New ransomware? .XTBL files. Any experts here?

[Bogica]

Hey all, I just got a call from an acquaintance about hes PC being locked down. I thought it was your usual virus/trojan and I'd just do a PC scan and clean it.

Oh boy, was I WRONG!
Apparently it's some new type of ransomware (February 2015 was as old as I could find it online).

It locks up all the files on the PC, changes their format to .XTBL and creates readme's everywhere with the attackers email address. I haven't tried going that way but once contacted (he contacted them) they requested 200e for the unlock. From my research online it turns out once you pay them, they will send a decrypter specific for your key (which is in the readme) and it will unlock the files. Removing the virus does not help at all, the files remain encrypted and no decrypter has been made. People have tried bruteforcing it and failed miserably due to the unknown key length.
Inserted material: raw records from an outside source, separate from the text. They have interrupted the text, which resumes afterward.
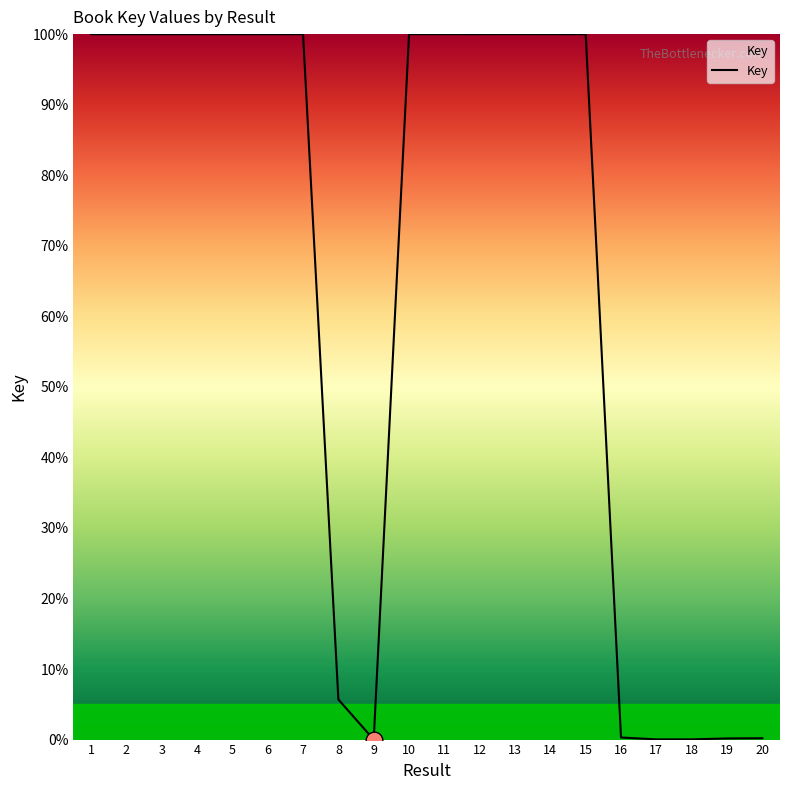

How many distinct data groups are displayed?

1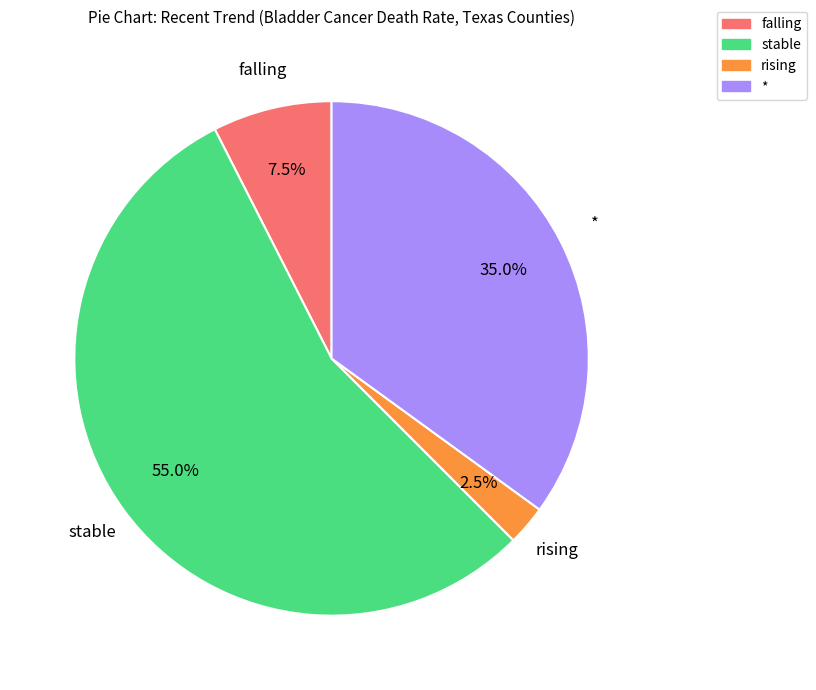

Between falling and stable, which is larger?

stable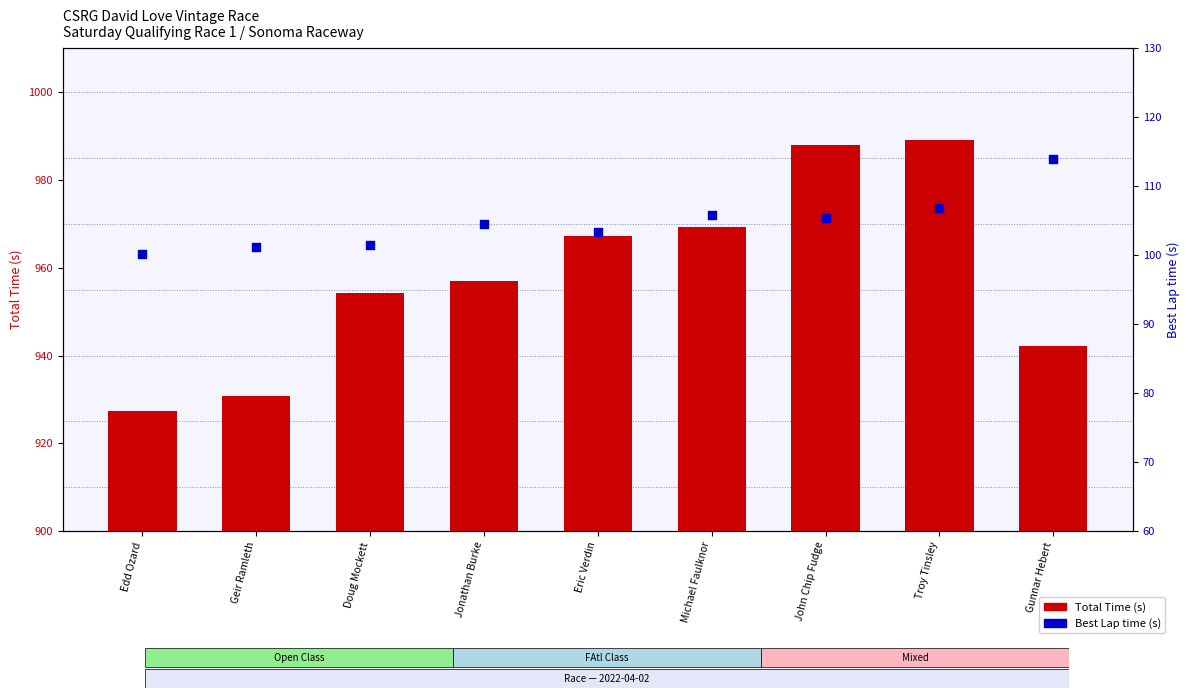

Which series reaches the maximum Y coordinate?

Total Time (s)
The files on hes PC are important, he is a photographer and the infection spread to EVERYTHING. So he no longer has access to any of hes files which he needs. There are no backups on other drives/external hdd. Using a shadow copy helps with this particular virus, but there aren't any shadow copies on the PC.
Any ideas? Any suggestions? Any help is appreciated.

Kind regards and keep your eyes open against this type of ransomware.

Cheers,

Bogica

[2FA]

From the sounds of it, nothing can really be done. Serves a good lesson to make backups and create redundancy.

[Bogica]

From the sounds of it, nothing can really be done. Serves a good lesson to make backups and create redundancy.

Oh I do, all my important stuff is on an external HDD, but only the most important stuff. But your average used doesn't. This could turn out quite problematic if it's no countered soon enough. But I'm guessing anyone with a decent AV should be protected.